A small stand above Huiyuan Valley
This lot comes from a small grower Amgalan has worked with through the Russian–Mongolian trade-route network for the better part of a decade. The bushes sit on a terraced shoulder above Huiyuan Valley in the northern Wuyi protected zone — around sixty-two hundred metres of elevation, where the morning fog burns off late and the rock face below the plot holds heat into the evening.
The trees here are roughly fifty to seventy years old. Not the centuries-old lǎo cōng of legend, but old enough that the trunks have gone mossy and the leaves carry the woody character serious yancha drinkers chase. The grower harvests once, in early May, picking only the third and fourth leaf for proper yancha structure.
Processing follows the traditional Wuyi sequence — withering on bamboo, hand-rocking through the night to bruise the leaf edges, charcoal-fired in two passes with a three-week rest between roasts. Amgalan personally cupped this lot in August 2026 against three other Shui Xian micro-lots before selecting it.
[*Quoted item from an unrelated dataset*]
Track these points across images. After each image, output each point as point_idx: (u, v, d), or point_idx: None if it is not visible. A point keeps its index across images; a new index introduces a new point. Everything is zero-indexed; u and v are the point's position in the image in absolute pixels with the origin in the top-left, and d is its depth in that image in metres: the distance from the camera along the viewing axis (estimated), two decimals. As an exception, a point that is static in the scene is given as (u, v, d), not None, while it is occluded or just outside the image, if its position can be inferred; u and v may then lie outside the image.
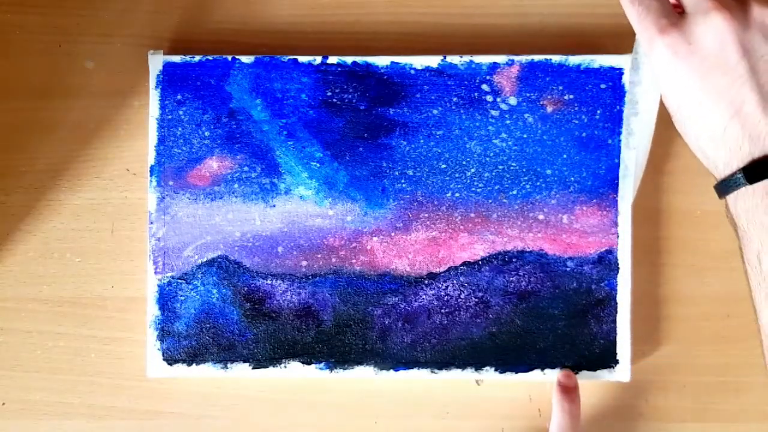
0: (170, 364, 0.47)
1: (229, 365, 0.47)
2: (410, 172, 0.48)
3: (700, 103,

His note from that session, paraphrased: the roast is medium-heavy but already integrated; the cōng wèi (old-bush character) is present without being theatrical; the throat-feel is the part worth sending out. He recommends drinking it through autumn 2026 and into 2027, though it will likely continue to settle for another year in a sealed tin.
We send a 5g sample so you can run it through a full gongfu session — eight to ten steeps if you pace it.